To do:
In the data that follows, find the line with "- **Cart shopping"; transcribe it, every later line up to the one with "1. User can delete the product", and that line as well, exactly and with no others.

--------------------

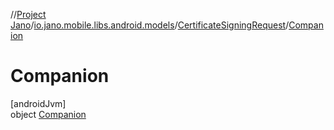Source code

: //[Project Jano](../../../../index.md)/[io.jano.mobile.libs.android.models](../../index.md)/[CertificateSigningRequest](../index.md)/[Companion](index.md)

# Companion

[androidJvm]\
object [Companion](index.md)
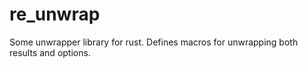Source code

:# re_unwrap
 Some unwrapper library for rust. Defines macros for unwrapping both results and options.
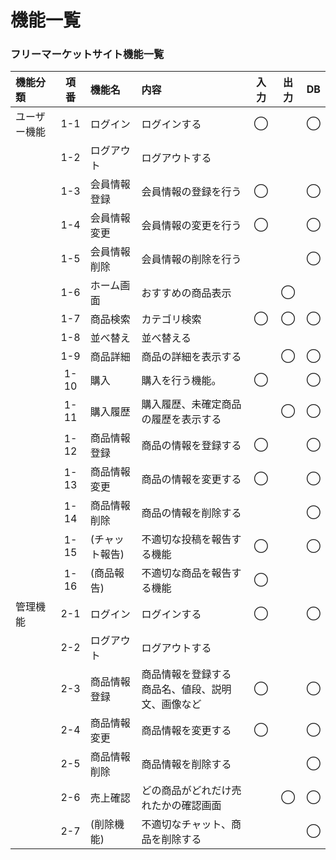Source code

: # 機能一覧
### フリーマーケットサイト機能一覧

|機能分類|項番|機能名|内容|入力|出力|DB|
|:---|:---:|:---|:---|:---:|:---:|:---:|
|ユーザー機能|1-1|ログイン|ログインする|◯||◯|
||1-2|ログアウト|ログアウトする||||
||1-3|会員情報登録|会員情報の登録を行う|◯||◯|
||1-4|会員情報変更|会員情報の変更を行う|◯||◯|
||1-5|会員情報削除|会員情報の削除を行う|||◯|
||1-6|ホーム画面|おすすめの商品表示||◯||
||1-7|商品検索|カテゴリ検索|◯|◯|◯|
||1-8|並べ替え|並べ替える||||
||1-9|商品詳細|商品の詳細を表示する||◯|◯|
||1-10|購入|購入を行う機能。|◯||◯|
||1-11|購入履歴|購入履歴、未確定商品の履歴を表示する||◯|◯|
||1-12|商品情報登録|商品の情報を登録する|◯||◯|
||1-13|商品情報変更|商品の情報を変更する|◯||◯|
||1-14|商品情報削除|商品の情報を削除する|||◯|
||1-15|(チャット報告)|不適切な投稿を報告する機能|◯||◯|
||1-16|(商品報告)|不適切な商品を報告する機能|◯|||◯|
|管理機能|2-1|ログイン|ログインする|◯||◯|
||2-2|ログアウト|ログアウトする||||
||2-3|商品情報登録|商品情報を登録する<br>商品名、値段、説明文、画像など|◯||◯|
||2-4|商品情報変更|商品情報を変更する|◯||◯|
||2-5|商品情報削除|商品情報を削除する|||◯|
||2-6|売上確認|どの商品がどれだけ売れたかの確認画面||◯|◯|
||2-7|(削除機能)|不適切なチャット、商品を削除する|||◯|

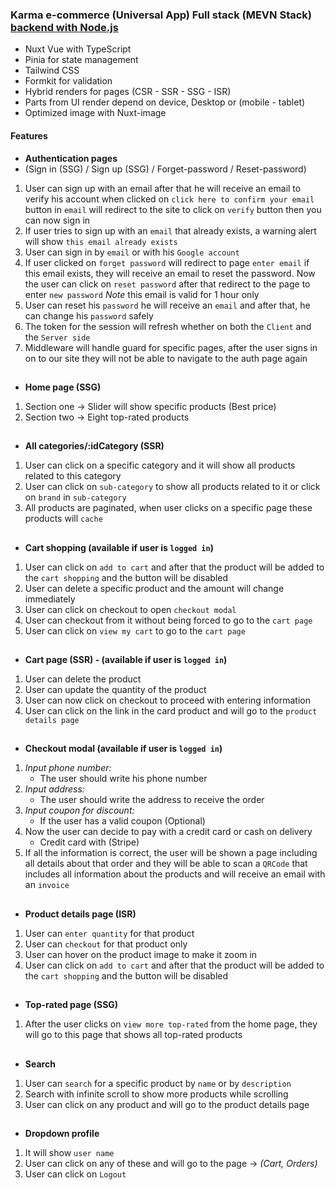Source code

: ### Karma e-commerce (Universal App) Full stack (MEVN Stack) [backend with Node.js](https://github.com/karimtarek0000/karma-e-commerce-backend)

- Nuxt Vue with TypeScript
- Pinia for state management
- Tailwind CSS
- Formkit for validation
- Hybrid renders for pages (CSR - SSR - SSG - ISR)
- Parts from UI render depend on device, Desktop or (mobile - tablet)
- Optimized image with Nuxt-image

#### Features

- **Authentication pages**
- (Sign in (SSG) / Sign up (SSG) / Forget-password / Reset-password)

1.  User can sign up with an email after that he will receive an email to verify his account when clicked on `click here to confirm your email` button in `email` will redirect to the site to click on `verify` button then you can now sign in
2.  If user tries to sign up with an `email` that already exists, a warning alert will show `this email already exists`
3.  User can sign in by `email` or with his `Google account`
4.  If user clicked on `forget password` will redirect to page `enter email` if this email exists, they will receive an email to reset the password. Now the user can click on `reset password` after that redirect to the page to enter `new password`
    _Note_ this email is valid for 1 hour only
5.  User can reset his `password` he will receive an `email` and after that, he can change his `password` safely
6.  The token for the session will refresh whether on both the `Client` and the `Server side`
7.  Middleware will handle guard for specific pages, after the user signs in on to our site they will not be able to navigate to the auth page again

##

- **Home page (SSG)**

1. Section one -> Slider will show specific products (Best price)
2. Section two -> Eight top-rated products

##

- **All categories/:idCategory (SSR)**

1.  User can click on a specific category and it will show all products related to this category
2.  User can click on `sub-category` to show all products related to it or click on `brand` in `sub-category`
3.  All products are paginated, when user clicks on a specific page these products will `cache`

##

- **Cart shopping (available if user is `logged in`)**

1. User can click on `add to cart` and after that the product will be added to the `cart shopping` and the button will be disabled
2. User can delete a specific product and the amount will change immediately
3. User can click on checkout to open `checkout modal`
4. User can checkout from it without being forced to go to the `cart page`
5. User can click on `view my cart` to go to the `cart page`

##

- **Cart page (SSR) - (available if user is `logged in`)**

1. User can delete the product
2. User can update the quantity of the product
3. User can now click on checkout to proceed with entering information
4. User can click on the link in the card product and will go to the `product details page`

##

- **Checkout modal (available if user is `logged in`)**

1. _Input phone number:_
   - The user should write his phone number
2. _Input address:_
   - The user should write the address to receive the order
3. _Input coupon for discount:_
   - If the user has a valid coupon (Optional)
4. Now the user can decide to pay with a credit card or cash on delivery
   - Credit card with (Stripe)
5. If all the information is correct, the user will be shown a page including all details about that order and they will be able to scan a `QRCode` that includes all information about the products and will receive an email with an `invoice`

##

- **Product details page (ISR)**

1. User can `enter quantity` for that product
2. User can `checkout` for that product only
3. User can hover on the product image to make it zoom in
4. User can click on `add to cart` and after that the product will be added to the `cart shopping` and the button will be disabled

##

- **Top-rated page (SSG)**

1.  After the user clicks on `view more top-rated` from the home page, they will go to this page that shows all top-rated products

##

- **Search**

1.  User can `search` for a specific product by `name` or by `description`
2.  Search with infinite scroll to show more products while scrolling
3.  User can click on any product and will go to the product details page

##

- **Dropdown profile**

1. It will show `user name`
2. User can click on any of these and will go to the page -> _(Cart, Orders)_
3. User can click on `Logout`
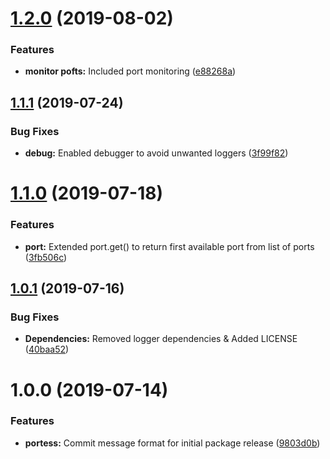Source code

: # [1.2.0](https://github.com/valishah/portess/compare/v1.1.1...v1.2.0) (2019-08-02)


### Features

* **monitor pofts:** Included port monitoring ([e88268a](https://github.com/valishah/portess/commit/e88268a))

## [1.1.1](https://github.com/valishah/portess/compare/v1.1.0...v1.1.1) (2019-07-24)


### Bug Fixes

* **debug:** Enabled debugger to avoid unwanted loggers ([3f99f82](https://github.com/valishah/portess/commit/3f99f82))

# [1.1.0](https://github.com/valishah/portess/compare/v1.0.1...v1.1.0) (2019-07-18)


### Features

* **port:** Extended port.get() to return first available port from list of ports ([3fb506c](https://github.com/valishah/portess/commit/3fb506c))

## [1.0.1](https://github.com/valishah/portess/compare/v1.0.0...v1.0.1) (2019-07-16)


### Bug Fixes

* **Dependencies:** Removed logger dependencies & Added LICENSE ([40baa52](https://github.com/valishah/portess/commit/40baa52))

# 1.0.0 (2019-07-14)


### Features

* **portess:** Commit message format for initial package release ([9803d0b](https://github.com/valishah/portess/commit/9803d0b))
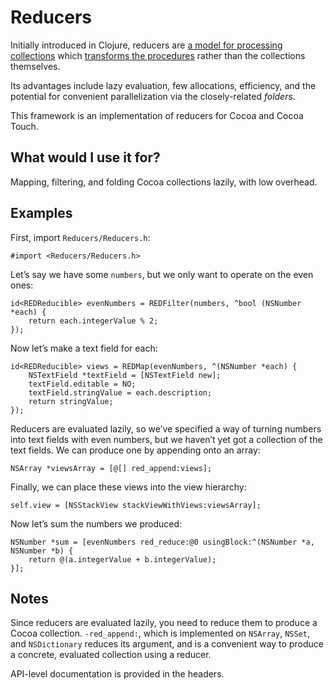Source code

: # Reducers

Initially introduced in Clojure, reducers are [a model for processing collections](http://clojure.com/blog/2012/05/08/reducers-a-library-and-model-for-collection-processing.html) which [transforms the procedures](http://clojure.com/blog/2012/05/15/anatomy-of-reducer.html) rather than the collections themselves.

Its advantages include lazy evaluation, few allocations, efficiency, and the potential for convenient parallelization via the closely-related *folders*.

This framework is an implementation of reducers for Cocoa and Cocoa Touch.

## What would I use it for?

Mapping, filtering, and folding Cocoa collections lazily, with low overhead.

## Examples

First, import `Reducers/Reducers.h`:

    #import <Reducers/Reducers.h>

Let’s say we have some `numbers`, but we only want to operate on the even ones:

    id<REDReducible> evenNumbers = REDFilter(numbers, ^bool (NSNumber *each) {
        return each.integerValue % 2;
    });

Now let’s make a text field for each:

    id<REDReducible> views = REDMap(evenNumbers, ^(NSNumber *each) {
        NSTextField *textField = [NSTextField new];
        textField.editable = NO;
        textField.stringValue = each.description;
        return stringValue;
    });

Reducers are evaluated lazily, so we’ve specified a way of turning numbers into text fields with even numbers, but we haven’t yet got a collection of the text fields. We can produce one by appending onto an array:

    NSArray *viewsArray = [@[] red_append:views];

Finally, we can place these views into the view hierarchy:

    self.view = [NSStackView stackViewWithViews:viewsArray];

Now let’s sum the numbers we produced:

    NSNumber *sum = [evenNumbers red_reduce:@0 usingBlock:^(NSNumber *a, NSNumber *b) {
        return @(a.integerValue + b.integerValue);
    }];

## Notes

Since reducers are evaluated lazily, you need to reduce them to produce a Cocoa collection. `-red_append:`, which is implemented on `NSArray`, `NSSet`, and `NSDictionary` reduces its argument, and is a convenient way to produce a concrete, evaluated collection using a reducer.

API-level documentation is provided in the headers.
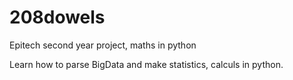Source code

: # 208dowels
Epitech second year project, maths in python

Learn how to parse BigData and make statistics, calculs in python.
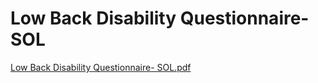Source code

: # Low Back Disability Questionnaire- SOL

[Low Back Disability Questionnaire- SOL.pdf](Low%20Back%20Disability%20Questionnaire-%20SOL%2032dfd9630b8b4853a391f10a16372715/Low_Back_Disability_Questionnaire-_SOL.pdf)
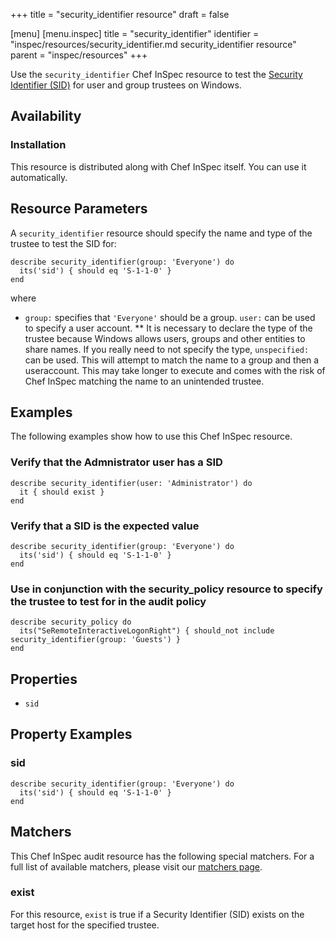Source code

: +++
title = "security_identifier resource"
draft = false

[menu]
  [menu.inspec]
    title = "security_identifier"
    identifier = "inspec/resources/security_identifier.md security_identifier resource"
    parent = "inspec/resources"
+++


Use the `security_identifier` Chef InSpec resource to test the [Security Identifier (SID)](https://docs.microsoft.com/en-us/windows/desktop/secauthz/security-identifiers) for user and group trustees on Windows.  


## Availability

### Installation

This resource is distributed along with Chef InSpec itself. You can use it automatically.

## Resource Parameters

A `security_identifier` resource should specify the name and type of the trustee to test the SID for:

    describe security_identifier(group: 'Everyone') do
      its('sid') { should eq 'S-1-1-0' }
    end

where

* `group:` specifies that `'Everyone'` should be a group. `user:` can be used to specify a user account.
** It is necessary to declare the type of the trustee because Windows allows users, groups and other entities to share names. If you really need to not specify the type, `unspecified:` can be used. This will attempt to match the name to a group and then a useraccount. This may take longer to execute and comes with the risk of Chef InSpec matching the name to an unintended trustee.


## Examples

The following examples show how to use this Chef InSpec resource.

### Verify that the Admnistrator user has a SID

    describe security_identifier(user: 'Administrator') do
      it { should exist }
    end

### Verify that a SID is the expected value

    describe security_identifier(group: 'Everyone') do
      its('sid') { should eq 'S-1-1-0' }
    end

### Use in conjunction with the security_policy resource to specify the trustee to test for in the audit policy

    describe security_policy do
      its("SeRemoteInteractiveLogonRight") { should_not include security_identifier(group: 'Guests') }
    end


## Properties

* `sid`

## Property Examples

### sid

    describe security_identifier(group: 'Everyone') do
      its('sid') { should eq 'S-1-1-0' }
    end

## Matchers

This Chef InSpec audit resource has the following special matchers. For a full list of available matchers, please visit our [matchers page](https://www.inspec.io/docs/reference/matchers/).

### exist

For this resource, `exist` is true if a Security Identifier (SID) exists on the target host for the specified trustee.  

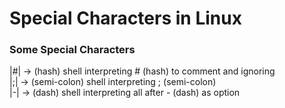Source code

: # Special Characters in Linux

### Some Special Characters      

|#|  ->  (hash) shell interpreting # (hash) to comment and ignoring     
|;|  ->  (semi-colon) shell interpreting ; (semi-colon)      
|-|  ->  (dash) shell interpreting all after - (dash) as option     





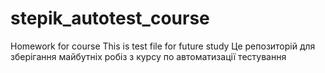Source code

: # stepik_autotest_course
Homework for course
This is test file for future study
Це репозиторій для зберігання майбутніх робіз з курсу по автоматизації тестування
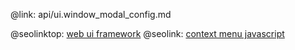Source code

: @link: api/ui.window_modal_config.md

@seolinktop: [web ui framework](https://webix.com)
@seolink: [context menu javascript](https://webix.com/widget/contextmenu/)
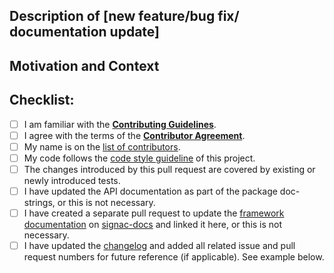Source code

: <!-- Provide a general summary of your changes in the Title above -->


## Description of [new feature/bug fix/ documentation update]
<!-- Describe your changes in detail. -->
<!-- Please indicate if this change breaks or may break existing functionality, so we can mark it as 'breaking'. -->

## Motivation and Context
<!-- Why is this change required? What problem does it solve? -->
<!-- If it fixes an open issue, please link to the issue here. -->


## Checklist:
<!-- Please select all items that apply either now or after creating the pull request. -->
<!-- If you are unsure about any of these items, do not hesitate to ask! -->
- [ ] I am familiar with the [**Contributing Guidelines**](https://github.com/glotzerlab/signac/blob/master/CONTRIBUTING.md).
- [ ] I agree with the terms of the [**Contributor Agreement**](https://github.com/glotzerlab/signac/blob/master/ContributorAgreement.md).
- [ ] My name is on the [list of contributors](https://github.com/glotzerlab/signac/blob/master/contributors.yaml).
- [ ] My code follows the [code style guideline](https://github.com/glotzerlab/signac/blob/master/CONTRIBUTING.md#code-style) of this project.
- [ ] The changes introduced by this pull request are covered by existing or newly introduced tests.
- [ ] I have updated the API documentation as part of the package doc-strings, or this is not necessary.
- [ ] I have created a separate pull request to update the [framework documentation](https://docs.signac.io/) on [signac-docs](https://github.com/glotzerlab/signac-docs) and linked it here, or this is not necessary.
- [ ] I have updated the [changelog](https://github.com/glotzerlab/signac/blob/master/changelog.txt) and added all related issue and pull request numbers for future reference (if applicable). See example below.
<!-- Example for a changelog entry: `Fix issue with launching rockets to the moon (#101, #212).` -->
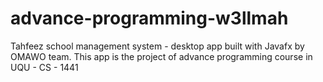 # advance-programming-w3llmah
Tahfeez school management system - desktop app built with Javafx by OMAWO team. This app is the project of advance programming course in UQU - CS - 1441
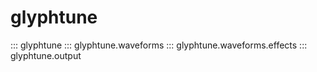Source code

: # glyphtune

::: glyphtune
::: glyphtune.waveforms
::: glyphtune.waveforms.effects
::: glyphtune.output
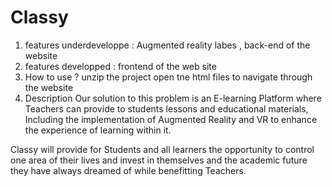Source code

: # Classy
1) features underdeveloppe 
  : Augmented reality labes 
  , back-end of the website
2) features developped 
  : frontend of the web site 
3) How to use ?
  unzip the project 
  open tne html files to navigate through the website
4) Description 
  Our solution to this problem is an E-learning Platform where Teachers can provide to students lessons and educational materials, 
  Including the implementation of Augmented Reality and VR to enhance the experience of learning within it.

  Classy will provide for Students and all learners the opportunity to control one area of their lives and invest in themselves and the academic 
  future they have always dreamed of while benefitting Teachers.

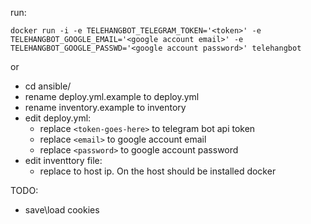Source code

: run:

`docker run -i -e TELEHANGBOT_TELEGRAM_TOKEN='<token>' -e TELEHANGBOT_GOOGLE_EMAIL='<google account email>' -e TELEHANGBOT_GOOGLE_PASSWD='<google account password>' telehangbot`

or

- cd ansible/
- rename deploy.yml.example to deploy.yml
- rename inventory.example to inventory
- edit deploy.yml:
  - replace `<token-goes-here>` to telegram bot api token
  - replace `<email>` to google account email
  - replace `<password>` to google account password
- edit inventtory file:
  - replace <host-goes-here> to host ip. On the host should be installed docker

TODO:
- save\load cookies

--------------------

Answer space:
- **Cart shopping (available if user is `logged in`)**

1. User can click on `add to cart` and after that the product will be added to the `cart shopping` and the button will be disabled
2. User can delete a specific product and the amount will change immediately
3. User can click on checkout to open `checkout modal`
4. User can checkout from it without being forced to go to the `cart page`
5. User can click on `view my cart` to go to the `cart page`

##

- **Cart page (SSR) - (available if user is `logged in`)**

1. User can delete the product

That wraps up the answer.